▶ **Activity**
Copy down every row below word for word, leaving the pictures out.

▶ **Provided entries**
****

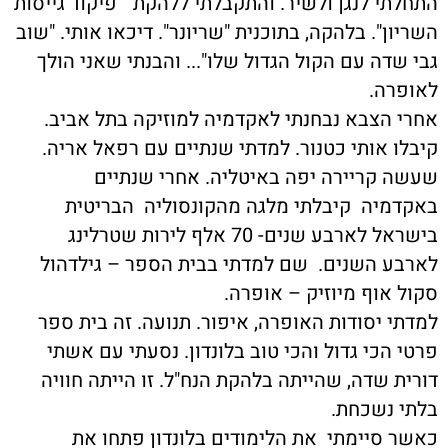
התחלתי לנגן ולשיר. והתקבלתי ללהקת "פיקוד גייסות
השריון". בלהקה, בתוכנית "שריונר". דיכאו אותי. "שוב
גבי שדה עם הקול הגדול שלו"... והבנתי שאני הולך
לאופרה.
אחרי הצבא נבחנתי לאקדמיה למוזיקה בתל אביב.
קיבלו אותי כטנור. למדתי שנתיים עם רפאל אריה.
שעשה קריירה יפה באיטליה. אחרי שנתיים
באקדמיה קיבלתי מלגה מהקונסוליה הבריטית
בישראל לארבע שנים- 70 אלף לירות שטרלינג
לארבע השנים. שם למדתי בבית הספר – גילדהול
סקול אוף מיוזיק – אופרה.
למדתי יסודות האופרה, איפור. תנועה. זה בית ספר
פרטי הכי גדול והכי טוב בלונדון. נסעתי עם אשתי
דורית שדה, שהייתה בלהקת הנח"ל. זו הייתה חוויה
בלתי נשכחת.
כאשר סיימתי את הלימודים בלונדון פתחו את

****

▶ **Written response**
התחלתי לנגן ולשיר. והתקבלתי ללהקת "פיקוד גייסות
השריון". בלהקה, בתוכנית "שריונר". דיכאו אותי. "שוב
גבי שדה עם הקול הגדול שלו"... והבנתי שאני הולך
לאופרה.
אחרי הצבא נבחנתי לאקדמיה למוזיקה בתל אביב.
קיבלו אותי כטנור. למדתי שנתיים עם רפאל אריה.
שעשה קריירה יפה באיטליה. אחרי שנתיים
באקדמיה קיבלתי מלגה מהקונסוליה הבריטית
בישראל לארבע שנים- 70 אלף לירות שטרלינג
לארבע השנים. שם למדתי בבית הספר – גילדהול
סקול אוף מיוזיק – אופרה.
למדתי יסודות האופרה, איפור. תנועה. זה בית ספר
פרטי הכי גדול והכי טוב בלונדון. נסעתי עם אשתי
דורית שדה, שהייתה בלהקת הנח"ל. זו הייתה חוויה
בלתי נשכחת.
כאשר סיימתי את הלימודים בלונדון פתחו את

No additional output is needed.